I gave my simple testimoney in front of 500-1000 villagers, and told them how I grew up believing I was worthless, and no good, and that no one could ever love me. But when I experienced the love of God the Father, it changed me, and I really experienced love for the first time. I kept it simple and short, and really more than anything wanted to share how much God loved them. I talked to my fellow missionaries afterwards, and they said it was amazing, and went so well. And I was priviledged that God would use me.

As I prayed for the people I started to realize that I really carry the love of Jesus inside my eyes, so I tilted the chin of the ones I was praying for up to me, and I said, “Jesus loves you”, and smiled and looked into their eyes. And you could actually see a change in their countanance, I could actually feel love going into them even though the language barrier was there and they couldn't understand me. Almost all of them, of all ages after praying for them I hugged them, to show them I actually loved them.
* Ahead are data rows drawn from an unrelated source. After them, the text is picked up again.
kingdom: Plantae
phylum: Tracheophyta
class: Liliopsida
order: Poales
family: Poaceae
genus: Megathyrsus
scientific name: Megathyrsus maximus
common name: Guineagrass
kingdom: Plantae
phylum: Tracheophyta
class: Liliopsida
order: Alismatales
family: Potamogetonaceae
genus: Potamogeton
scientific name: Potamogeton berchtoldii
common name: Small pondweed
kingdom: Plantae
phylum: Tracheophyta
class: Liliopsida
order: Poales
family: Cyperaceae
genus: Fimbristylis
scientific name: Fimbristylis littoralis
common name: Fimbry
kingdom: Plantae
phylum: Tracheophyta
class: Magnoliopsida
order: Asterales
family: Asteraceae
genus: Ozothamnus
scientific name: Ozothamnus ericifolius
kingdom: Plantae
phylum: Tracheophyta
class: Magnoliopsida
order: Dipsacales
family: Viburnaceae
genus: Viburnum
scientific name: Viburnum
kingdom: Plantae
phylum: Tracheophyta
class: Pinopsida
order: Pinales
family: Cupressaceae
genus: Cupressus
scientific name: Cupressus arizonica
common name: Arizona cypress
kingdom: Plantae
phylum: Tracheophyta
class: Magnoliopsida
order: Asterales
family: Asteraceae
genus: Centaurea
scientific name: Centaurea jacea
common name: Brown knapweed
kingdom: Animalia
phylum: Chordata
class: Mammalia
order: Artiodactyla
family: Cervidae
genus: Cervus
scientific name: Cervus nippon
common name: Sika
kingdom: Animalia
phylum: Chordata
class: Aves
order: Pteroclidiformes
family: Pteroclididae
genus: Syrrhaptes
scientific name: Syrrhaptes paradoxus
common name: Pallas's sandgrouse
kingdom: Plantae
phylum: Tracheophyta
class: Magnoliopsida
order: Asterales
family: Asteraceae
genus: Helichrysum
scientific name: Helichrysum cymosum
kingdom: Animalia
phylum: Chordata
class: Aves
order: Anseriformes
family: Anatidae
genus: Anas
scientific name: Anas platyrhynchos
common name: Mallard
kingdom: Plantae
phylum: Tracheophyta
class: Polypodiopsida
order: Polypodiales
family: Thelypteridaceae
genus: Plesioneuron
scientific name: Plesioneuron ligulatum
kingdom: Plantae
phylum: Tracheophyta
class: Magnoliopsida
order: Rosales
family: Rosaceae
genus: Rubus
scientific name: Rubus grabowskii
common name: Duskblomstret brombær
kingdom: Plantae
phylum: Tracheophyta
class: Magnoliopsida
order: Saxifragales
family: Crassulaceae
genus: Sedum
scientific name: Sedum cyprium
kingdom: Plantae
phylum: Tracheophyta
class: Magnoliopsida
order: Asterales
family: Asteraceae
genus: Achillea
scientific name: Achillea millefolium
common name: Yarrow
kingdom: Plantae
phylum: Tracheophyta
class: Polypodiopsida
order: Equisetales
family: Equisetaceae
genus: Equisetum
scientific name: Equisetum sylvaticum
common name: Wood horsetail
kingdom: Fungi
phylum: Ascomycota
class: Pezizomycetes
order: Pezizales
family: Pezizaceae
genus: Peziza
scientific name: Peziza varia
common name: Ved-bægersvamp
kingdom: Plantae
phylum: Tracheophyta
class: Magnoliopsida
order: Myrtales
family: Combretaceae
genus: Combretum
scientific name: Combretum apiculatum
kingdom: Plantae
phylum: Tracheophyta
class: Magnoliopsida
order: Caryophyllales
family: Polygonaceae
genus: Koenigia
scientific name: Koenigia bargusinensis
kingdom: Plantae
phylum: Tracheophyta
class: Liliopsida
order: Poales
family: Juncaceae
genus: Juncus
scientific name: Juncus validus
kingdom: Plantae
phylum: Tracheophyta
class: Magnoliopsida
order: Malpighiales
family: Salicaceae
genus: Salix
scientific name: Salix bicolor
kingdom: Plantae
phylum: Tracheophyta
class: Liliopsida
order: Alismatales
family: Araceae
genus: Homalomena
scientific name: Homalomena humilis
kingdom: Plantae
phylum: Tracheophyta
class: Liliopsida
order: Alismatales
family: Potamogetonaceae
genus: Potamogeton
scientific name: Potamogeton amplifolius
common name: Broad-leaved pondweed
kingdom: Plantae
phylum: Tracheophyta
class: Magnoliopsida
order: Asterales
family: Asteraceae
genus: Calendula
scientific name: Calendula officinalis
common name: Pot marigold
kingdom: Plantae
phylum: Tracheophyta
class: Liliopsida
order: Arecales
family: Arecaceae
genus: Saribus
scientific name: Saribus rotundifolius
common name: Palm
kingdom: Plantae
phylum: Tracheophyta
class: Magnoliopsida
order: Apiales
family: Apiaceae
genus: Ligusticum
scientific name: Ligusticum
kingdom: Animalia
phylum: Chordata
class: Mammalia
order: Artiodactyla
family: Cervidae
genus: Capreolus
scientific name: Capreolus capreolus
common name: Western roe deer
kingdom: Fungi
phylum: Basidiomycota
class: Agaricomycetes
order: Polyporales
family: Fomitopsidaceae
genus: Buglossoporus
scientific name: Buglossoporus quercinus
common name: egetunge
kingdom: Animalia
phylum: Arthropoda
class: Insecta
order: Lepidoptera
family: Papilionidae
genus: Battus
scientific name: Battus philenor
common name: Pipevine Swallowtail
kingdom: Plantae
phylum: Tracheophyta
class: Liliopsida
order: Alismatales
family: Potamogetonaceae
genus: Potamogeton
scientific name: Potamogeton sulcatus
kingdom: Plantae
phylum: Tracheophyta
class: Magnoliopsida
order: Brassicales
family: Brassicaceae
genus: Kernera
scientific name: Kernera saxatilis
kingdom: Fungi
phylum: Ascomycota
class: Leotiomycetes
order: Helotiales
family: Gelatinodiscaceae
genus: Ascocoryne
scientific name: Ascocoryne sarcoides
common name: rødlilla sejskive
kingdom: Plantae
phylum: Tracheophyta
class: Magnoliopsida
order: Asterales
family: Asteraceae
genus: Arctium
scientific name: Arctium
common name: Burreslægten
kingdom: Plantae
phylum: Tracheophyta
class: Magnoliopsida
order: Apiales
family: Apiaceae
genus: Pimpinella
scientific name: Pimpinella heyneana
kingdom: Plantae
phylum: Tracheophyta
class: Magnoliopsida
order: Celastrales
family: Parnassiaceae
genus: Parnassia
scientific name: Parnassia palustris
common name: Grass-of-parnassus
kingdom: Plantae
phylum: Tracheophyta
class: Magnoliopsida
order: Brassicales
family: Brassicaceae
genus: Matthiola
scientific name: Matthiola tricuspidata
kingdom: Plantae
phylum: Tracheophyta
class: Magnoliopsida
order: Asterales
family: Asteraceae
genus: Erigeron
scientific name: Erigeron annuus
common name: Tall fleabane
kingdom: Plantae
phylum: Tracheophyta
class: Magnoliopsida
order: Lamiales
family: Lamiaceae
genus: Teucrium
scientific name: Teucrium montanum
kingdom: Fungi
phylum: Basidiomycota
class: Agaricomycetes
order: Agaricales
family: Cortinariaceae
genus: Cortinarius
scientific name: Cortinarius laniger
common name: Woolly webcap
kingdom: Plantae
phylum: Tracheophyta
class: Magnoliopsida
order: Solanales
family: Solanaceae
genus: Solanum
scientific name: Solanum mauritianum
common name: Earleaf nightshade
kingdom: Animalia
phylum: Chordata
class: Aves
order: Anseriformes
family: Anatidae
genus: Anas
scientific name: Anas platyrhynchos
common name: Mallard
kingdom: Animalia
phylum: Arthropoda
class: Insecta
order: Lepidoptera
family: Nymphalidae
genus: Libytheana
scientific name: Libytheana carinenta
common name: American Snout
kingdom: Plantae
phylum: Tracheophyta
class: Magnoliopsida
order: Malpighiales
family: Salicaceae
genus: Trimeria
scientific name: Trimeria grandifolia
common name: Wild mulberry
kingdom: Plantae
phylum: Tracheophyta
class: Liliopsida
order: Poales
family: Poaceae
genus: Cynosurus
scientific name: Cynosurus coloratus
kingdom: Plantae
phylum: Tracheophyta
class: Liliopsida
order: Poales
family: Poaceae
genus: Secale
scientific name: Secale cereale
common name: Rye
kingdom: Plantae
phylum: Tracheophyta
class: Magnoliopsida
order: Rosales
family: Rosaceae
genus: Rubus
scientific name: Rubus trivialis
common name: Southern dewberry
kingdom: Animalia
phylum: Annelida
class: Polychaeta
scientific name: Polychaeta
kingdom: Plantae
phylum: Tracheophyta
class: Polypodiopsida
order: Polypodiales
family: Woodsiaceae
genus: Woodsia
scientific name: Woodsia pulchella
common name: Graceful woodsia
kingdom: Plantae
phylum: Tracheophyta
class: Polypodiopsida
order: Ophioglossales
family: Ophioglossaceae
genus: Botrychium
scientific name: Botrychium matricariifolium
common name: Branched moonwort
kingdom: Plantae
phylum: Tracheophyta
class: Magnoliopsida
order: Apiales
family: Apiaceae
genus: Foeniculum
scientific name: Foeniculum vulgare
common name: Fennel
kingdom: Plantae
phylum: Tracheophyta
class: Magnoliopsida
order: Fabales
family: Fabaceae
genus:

Throughout the trip I realized I had given up my rights because of my heart posture, I could actually feel it. I mean how could I love the bush-bush if I hadn't? The living conditions were disgusting, we were hungry, and we were so tired. There were so many bugs, and no power, nothing but a hole that smelled so bad to go to the bathroom in. And yet I was falling in love with this place. In fact I loved it much more then my current “home” at Iris Ministries. And I started to be even more thankful for this place I am living at here at Iris, compared to most of Africa we are living amazingly.

As we journed back from the bush-bush in a packed uncomfortable truck full of close to 30 smelly people I didn't feel tired, I didn't feel gross, I didn't feel unthankful. I felt so thankful, and I began to talk to God and tell Him who He is, to adore Him for who He is. I began to worship Him, and sing to Him and thank Him. And I started to lean on Him even more, and I started to finally fall in love with God. I opened up my Bible and started to read some of Matthew, and when reading about the crowds that came to Him, after being in the bush-bush I could actually picture what that was like, and my prayer for the Word to come alive to me is finally being answered.

Learning to give up your rights will change your life, forever.  

Monday, April 4, 2011

Day Four in Africa

Well!

As you can probably tell by this post I made it to Mozambique. Boy was it a long adventure to get here, 5 days of crazy traveling across the world, from San Francisco, California to Frankfurt, Germany, to Johannesburg, South Africa to Maputo, Mozambique to Pemba, Mozambique. But it was a good adventure!

Africa is nothing like I could have ever imagined, it's much hotter then our research told us, and it's just so mind blowing. I've never been out of America (I've been to Canada, and Mexico), and if culture shock is how you could describe it, I have that times a billion. It's going to take a few weeks to get used to life here. It's so different then anything I could imagine. Definitely an opportunity for some major growth in my life.

The kids here are amazing, and so cute. They love love love to just sit by you, and lay on you, and hold your hand. And ask you for your stuff too. Haha. They're amazing, and I've never seen cuter babies then the ones here.

I'll be going out into the bush Thursday-Saturday most weeks, to share my testimony, and to pray for people, and see Jesus heal them and radically transform their lives. I'm really excited. It's going to crazy.

I want to thank everyone that supported me, and prayerfully supported me. It's an incredible privilege to have you all in my life. Keep praying, and keep speaking into my life, because I can't do it without you.

Words of encouragement sent my way would be a refresher, and are much needed.

Love you all, I'll try to keep you updated!